- _Your objective_: Please quote exactly the lines below from the line containing "- cooking pot (627,205,829,399)" to the line containing "2. submersible pump (664,317,789,513)", both lines included, and nothing else.

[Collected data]
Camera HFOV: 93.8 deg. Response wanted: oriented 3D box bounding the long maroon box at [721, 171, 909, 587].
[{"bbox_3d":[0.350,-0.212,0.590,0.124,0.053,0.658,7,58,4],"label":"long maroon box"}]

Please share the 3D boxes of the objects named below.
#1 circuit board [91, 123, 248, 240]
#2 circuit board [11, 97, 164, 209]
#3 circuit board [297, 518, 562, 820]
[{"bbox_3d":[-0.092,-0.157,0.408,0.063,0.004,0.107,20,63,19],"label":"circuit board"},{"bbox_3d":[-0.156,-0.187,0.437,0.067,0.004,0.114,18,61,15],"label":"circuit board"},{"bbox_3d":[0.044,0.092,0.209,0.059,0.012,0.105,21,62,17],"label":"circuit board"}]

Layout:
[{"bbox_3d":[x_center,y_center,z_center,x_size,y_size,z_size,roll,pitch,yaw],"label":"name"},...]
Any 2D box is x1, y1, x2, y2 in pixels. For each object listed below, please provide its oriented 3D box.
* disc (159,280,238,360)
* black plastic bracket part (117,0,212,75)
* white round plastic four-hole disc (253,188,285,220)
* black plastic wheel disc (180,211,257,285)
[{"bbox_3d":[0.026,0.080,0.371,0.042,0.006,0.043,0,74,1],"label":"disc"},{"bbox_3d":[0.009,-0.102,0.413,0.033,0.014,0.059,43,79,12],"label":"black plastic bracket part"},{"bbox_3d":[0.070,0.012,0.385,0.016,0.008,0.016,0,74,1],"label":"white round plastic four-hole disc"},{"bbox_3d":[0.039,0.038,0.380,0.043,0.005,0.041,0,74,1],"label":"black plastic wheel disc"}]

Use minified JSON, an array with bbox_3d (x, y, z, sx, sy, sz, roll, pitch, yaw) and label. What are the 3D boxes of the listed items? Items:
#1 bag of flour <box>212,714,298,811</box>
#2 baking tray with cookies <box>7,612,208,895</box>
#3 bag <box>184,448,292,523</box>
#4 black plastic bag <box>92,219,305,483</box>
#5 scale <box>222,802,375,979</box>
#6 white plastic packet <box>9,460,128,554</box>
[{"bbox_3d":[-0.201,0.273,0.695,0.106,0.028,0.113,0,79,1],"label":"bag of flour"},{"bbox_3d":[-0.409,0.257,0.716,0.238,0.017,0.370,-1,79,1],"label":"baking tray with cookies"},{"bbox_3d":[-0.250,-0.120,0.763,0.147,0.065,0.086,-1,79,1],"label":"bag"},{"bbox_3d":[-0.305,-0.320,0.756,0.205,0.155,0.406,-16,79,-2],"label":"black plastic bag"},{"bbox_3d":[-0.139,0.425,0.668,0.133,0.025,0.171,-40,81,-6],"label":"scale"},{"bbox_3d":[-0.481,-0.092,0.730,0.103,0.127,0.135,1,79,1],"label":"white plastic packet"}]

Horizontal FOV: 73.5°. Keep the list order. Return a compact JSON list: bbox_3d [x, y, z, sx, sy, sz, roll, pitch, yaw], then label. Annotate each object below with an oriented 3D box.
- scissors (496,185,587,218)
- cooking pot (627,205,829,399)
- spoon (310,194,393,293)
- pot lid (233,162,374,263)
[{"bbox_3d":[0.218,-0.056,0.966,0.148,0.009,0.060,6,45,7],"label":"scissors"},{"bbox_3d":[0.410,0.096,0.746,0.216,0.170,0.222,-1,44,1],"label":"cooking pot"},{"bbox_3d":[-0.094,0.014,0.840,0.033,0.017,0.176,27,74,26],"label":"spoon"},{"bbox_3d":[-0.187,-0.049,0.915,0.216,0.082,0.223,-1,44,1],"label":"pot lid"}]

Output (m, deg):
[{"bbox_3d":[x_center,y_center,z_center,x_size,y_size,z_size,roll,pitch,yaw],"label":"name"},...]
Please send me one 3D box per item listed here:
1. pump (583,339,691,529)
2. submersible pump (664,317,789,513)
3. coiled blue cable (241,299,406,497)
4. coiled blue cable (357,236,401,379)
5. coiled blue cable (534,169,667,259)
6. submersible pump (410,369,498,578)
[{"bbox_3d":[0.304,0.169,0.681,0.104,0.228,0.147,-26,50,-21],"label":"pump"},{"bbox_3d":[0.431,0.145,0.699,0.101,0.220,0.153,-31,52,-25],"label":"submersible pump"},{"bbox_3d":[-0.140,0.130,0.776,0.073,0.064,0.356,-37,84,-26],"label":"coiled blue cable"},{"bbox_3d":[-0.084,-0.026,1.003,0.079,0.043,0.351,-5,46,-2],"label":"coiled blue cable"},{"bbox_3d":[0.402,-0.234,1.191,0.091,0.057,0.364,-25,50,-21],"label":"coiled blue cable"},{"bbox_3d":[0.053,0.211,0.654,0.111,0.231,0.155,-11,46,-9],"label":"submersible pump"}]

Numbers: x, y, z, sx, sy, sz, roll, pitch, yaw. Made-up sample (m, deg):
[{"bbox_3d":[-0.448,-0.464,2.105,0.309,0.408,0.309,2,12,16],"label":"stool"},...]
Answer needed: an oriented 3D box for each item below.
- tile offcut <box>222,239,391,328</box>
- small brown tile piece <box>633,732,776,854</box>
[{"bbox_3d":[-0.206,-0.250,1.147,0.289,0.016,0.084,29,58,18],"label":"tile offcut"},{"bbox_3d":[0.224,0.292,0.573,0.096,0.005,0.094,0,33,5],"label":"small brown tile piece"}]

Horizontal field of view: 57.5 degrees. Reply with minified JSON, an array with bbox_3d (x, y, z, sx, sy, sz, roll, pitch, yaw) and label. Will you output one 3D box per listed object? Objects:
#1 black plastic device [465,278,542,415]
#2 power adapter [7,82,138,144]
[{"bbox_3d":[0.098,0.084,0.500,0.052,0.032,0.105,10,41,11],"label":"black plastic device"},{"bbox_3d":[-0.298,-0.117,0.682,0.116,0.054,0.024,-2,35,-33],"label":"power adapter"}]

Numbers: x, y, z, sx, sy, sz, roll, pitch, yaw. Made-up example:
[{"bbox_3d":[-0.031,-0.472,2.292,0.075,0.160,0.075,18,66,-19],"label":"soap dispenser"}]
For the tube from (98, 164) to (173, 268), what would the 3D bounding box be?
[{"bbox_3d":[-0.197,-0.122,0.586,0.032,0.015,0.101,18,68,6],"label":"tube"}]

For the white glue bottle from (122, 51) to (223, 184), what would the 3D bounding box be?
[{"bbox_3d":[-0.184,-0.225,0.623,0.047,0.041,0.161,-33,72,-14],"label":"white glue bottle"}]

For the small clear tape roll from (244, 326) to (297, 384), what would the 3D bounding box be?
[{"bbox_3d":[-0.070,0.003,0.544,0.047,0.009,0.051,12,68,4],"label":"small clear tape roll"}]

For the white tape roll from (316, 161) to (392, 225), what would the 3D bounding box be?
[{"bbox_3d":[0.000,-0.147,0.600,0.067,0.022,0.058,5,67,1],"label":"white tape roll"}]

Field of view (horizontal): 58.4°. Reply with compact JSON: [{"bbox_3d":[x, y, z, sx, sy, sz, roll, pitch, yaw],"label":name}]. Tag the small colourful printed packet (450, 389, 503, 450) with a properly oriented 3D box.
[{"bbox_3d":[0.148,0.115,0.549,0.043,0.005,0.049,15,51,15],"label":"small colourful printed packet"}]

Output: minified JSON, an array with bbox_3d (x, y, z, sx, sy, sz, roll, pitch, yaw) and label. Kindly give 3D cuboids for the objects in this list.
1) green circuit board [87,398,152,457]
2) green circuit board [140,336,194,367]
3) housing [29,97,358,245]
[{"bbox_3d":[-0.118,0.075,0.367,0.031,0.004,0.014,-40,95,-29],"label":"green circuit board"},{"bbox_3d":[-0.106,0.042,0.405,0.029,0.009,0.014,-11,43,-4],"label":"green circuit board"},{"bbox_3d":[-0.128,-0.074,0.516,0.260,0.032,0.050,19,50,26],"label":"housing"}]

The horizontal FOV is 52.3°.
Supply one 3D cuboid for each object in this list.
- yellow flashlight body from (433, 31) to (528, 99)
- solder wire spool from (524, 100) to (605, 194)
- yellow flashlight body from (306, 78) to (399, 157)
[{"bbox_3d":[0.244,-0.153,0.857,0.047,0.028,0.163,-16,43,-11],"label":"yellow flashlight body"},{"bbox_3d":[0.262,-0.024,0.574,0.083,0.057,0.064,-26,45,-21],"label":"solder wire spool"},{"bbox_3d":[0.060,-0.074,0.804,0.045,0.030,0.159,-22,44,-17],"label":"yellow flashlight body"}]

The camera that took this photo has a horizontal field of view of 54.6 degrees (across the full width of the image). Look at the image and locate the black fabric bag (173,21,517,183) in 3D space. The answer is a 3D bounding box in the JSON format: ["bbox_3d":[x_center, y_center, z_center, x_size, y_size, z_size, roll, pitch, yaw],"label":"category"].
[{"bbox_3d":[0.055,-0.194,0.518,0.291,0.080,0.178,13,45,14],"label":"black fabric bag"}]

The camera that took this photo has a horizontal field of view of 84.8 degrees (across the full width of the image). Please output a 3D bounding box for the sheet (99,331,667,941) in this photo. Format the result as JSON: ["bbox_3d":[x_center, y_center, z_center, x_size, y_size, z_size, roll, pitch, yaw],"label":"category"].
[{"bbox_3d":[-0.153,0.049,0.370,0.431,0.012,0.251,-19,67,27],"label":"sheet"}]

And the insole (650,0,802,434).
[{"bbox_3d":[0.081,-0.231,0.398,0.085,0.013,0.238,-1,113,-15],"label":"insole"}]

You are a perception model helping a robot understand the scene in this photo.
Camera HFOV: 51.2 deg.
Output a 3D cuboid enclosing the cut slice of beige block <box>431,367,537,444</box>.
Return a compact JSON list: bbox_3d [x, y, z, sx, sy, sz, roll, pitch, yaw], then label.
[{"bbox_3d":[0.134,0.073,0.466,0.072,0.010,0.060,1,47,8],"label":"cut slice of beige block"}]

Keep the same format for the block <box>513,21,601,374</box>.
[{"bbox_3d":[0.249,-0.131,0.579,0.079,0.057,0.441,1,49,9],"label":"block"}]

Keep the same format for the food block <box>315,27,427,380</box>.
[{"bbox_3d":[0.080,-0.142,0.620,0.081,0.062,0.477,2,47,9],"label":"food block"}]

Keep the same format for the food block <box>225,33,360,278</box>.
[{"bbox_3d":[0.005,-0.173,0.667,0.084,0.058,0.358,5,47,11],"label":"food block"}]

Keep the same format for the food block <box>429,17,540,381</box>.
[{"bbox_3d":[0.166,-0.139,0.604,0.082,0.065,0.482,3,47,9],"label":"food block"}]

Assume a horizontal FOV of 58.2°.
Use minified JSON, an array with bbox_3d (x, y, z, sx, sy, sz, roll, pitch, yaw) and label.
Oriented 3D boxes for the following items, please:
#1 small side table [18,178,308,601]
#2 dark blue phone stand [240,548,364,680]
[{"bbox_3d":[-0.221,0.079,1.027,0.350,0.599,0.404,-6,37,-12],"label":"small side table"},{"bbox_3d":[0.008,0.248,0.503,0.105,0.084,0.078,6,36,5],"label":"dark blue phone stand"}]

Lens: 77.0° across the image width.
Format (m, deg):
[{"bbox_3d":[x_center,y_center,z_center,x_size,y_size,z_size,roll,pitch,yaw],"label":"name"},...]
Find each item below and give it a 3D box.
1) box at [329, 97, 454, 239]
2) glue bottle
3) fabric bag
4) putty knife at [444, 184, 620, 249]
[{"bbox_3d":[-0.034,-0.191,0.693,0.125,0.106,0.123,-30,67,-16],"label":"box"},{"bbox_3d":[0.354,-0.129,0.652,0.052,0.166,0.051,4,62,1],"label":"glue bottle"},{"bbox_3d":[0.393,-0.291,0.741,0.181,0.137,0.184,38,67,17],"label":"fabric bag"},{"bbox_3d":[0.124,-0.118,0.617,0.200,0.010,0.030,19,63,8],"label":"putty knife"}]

- _Output below_:
- cooking pot (627,205,829,399)
- spoon (310,194,393,293)
- pot lid (233,162,374,263)
[{"bbox_3d":[0.218,-0.056,0.966,0.148,0.009,0.060,6,45,7],"label":"scissors"},{"bbox_3d":[0.410,0.096,0.746,0.216,0.170,0.222,-1,44,1],"label":"cooking pot"},{"bbox_3d":[-0.094,0.014,0.840,0.033,0.017,0.176,27,74,26],"label":"spoon"},{"bbox_3d":[-0.187,-0.049,0.915,0.216,0.082,0.223,-1,44,1],"label":"pot lid"}]

Output (m, deg):
[{"bbox_3d":[x_center,y_center,z_center,x_size,y_size,z_size,roll,pitch,yaw],"label":"name"},...]
Please send me one 3D box per item listed here:
1. pump (583,339,691,529)
2. submersible pump (664,317,789,513)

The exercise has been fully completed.